** Provided passage follows **

No two campaigns for the presidency are the same, and few were as surprising or unconventional as President Donald Trump’s nomination and subsequent victory.

It should come as no surprise then that Trump’s “first 100 days” in office—an archaic benchmark set during a different era—have been equally unconventional and in many important ways successful.

Nowhere is that change more apparent than in foreign affairs.

Eight years ago, President Barack Obama began his infamous apology tour, confessing the sins of America and ceding moral authority to any nation or world body willing to listen.

To Europe he apologized for the “times where America has shown arrogance and been dismissive, even derisive.” Obama told the G-20 of world leaders that “with my election and the early decisions that we’ve made, that you’re starting to see some restoration of America’s standing in the world.”

By contrast, the Trump administration acted decisively in response to Syrian dictator Bashar Assad’s gassing of his own people. The response was appropriate, proportional, and carefully calibrated—and a welcome change from Obama’s inept response to similar actions.

The missile attack on Assad’s air base coincided with Trump’s dinner with Chinese President Xi Jinping, perhaps adding clarity to Trump’s comments earlier in the month that “If China is not going to solve North Korea, we will.”

My Heritage Foundation colleague James Carafano explains the Obama administration was “risk-averse.” There was a “tendency to pull decision-making to Washington” because its “top goal was to figure out how to disengage.”

The Trump administration “seems more inclined to let commanders do their jobs and exercise their military judgment.” The results are welcomed and noticeable on the world stage.

Trump’s most obvious domestic accomplishment is the successful confirmation of Neil Gorsuch to the Supreme Court.

Not only did candidate Trump seize on the vacancy during the campaign—an opportunity created by a surprisingly strong stand from Senate Republicans—but he nominated a conservative judge that unified a fragmented Republican Party.

** End of Provided passage **

What you will do:
**1.** In the passage on Trump's first 100 days, whose dinner with Trump coincided with the missile attack on Assad's air base?
**2.** Pick up the piece on Trump's first 100 days after its final sentence and carry it forward.

** Data records follows **

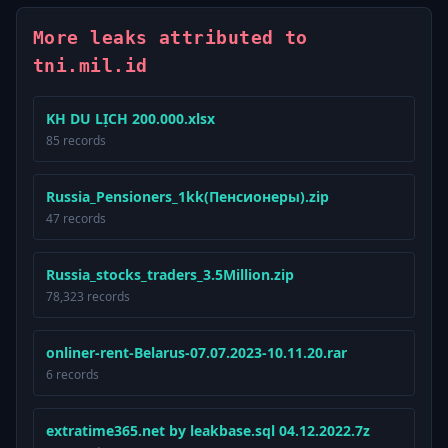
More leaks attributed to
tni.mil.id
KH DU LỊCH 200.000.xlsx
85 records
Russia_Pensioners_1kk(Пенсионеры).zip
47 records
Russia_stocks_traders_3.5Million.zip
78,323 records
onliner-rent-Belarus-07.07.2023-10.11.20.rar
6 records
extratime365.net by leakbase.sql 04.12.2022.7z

** End of Data records **
** Data records follows **

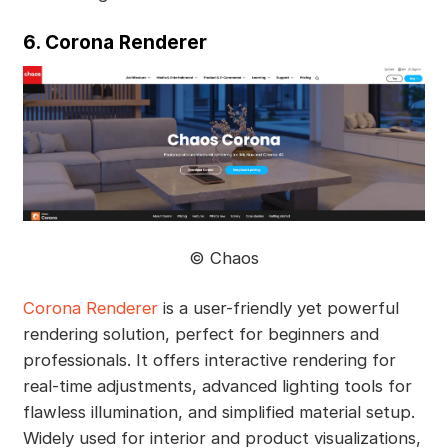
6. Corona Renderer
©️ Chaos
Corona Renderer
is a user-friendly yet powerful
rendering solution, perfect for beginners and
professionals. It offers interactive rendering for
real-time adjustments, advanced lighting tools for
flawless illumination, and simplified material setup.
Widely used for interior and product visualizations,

** End of Data records **
** Data records follows **

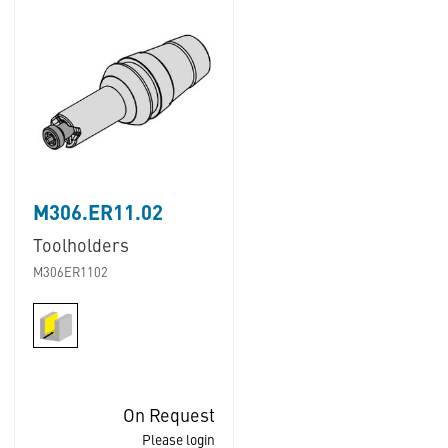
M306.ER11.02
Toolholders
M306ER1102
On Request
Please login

** End of Data records **

Answers for the exercise:
**1.** Chinese President Xi Jinping's

**2.**
Gorsuch’s impact on the court will be felt for a generation.

Beyond that, there are a few victories Republicans can claim as a result of the party’s unified control of Washington.

The president and his administration have taken aggressive actions to begin rolling back the administrative state and the worst excesses of the Obama administration.

Obama-era fuel economy standards are likely gone. Draconian rules on coal-fired power plants will be blocked.

And then, of course, there has been the historic use of the Clinton-era Congressional Review Act to permanently repeal more than a dozen midnight regulations issued at the end of the Obama administration. Unlike other regulatory efforts, these cannot be undone by future administrations.

Overall, the Trump administration’s regulatory efforts will save the U.S. economy $18 billion annually.

And then, of course, there is the issue of immigration.

During previous administrations, the federal government’s commitment to enforcing America’s immigration laws waned as Washington’s desire to grant another round of amnesty grew.

There can be little doubt Trump is delivering on one of his key campaign promises by enforcing our nation’s immigration laws. The results are apparent, with illegal border crossings dropping to a 17-year low.

Predictably, liberals will use the 100-day marker to celebrate what has not been accomplished.

While it took Obama, then-Senate Majority Leader Harry Reid, and then-House Speaker Nancy Pelosi 428 days to make Obamacare the law of the land, the fact that it remains so is a disappointment.

There are multiple reasons for that, most notable being the extreme divisions within the Republican Party—for instance, some Republicans quietly hoped to repeal the medical device tax while leaving the vital organs of Obamacare in place.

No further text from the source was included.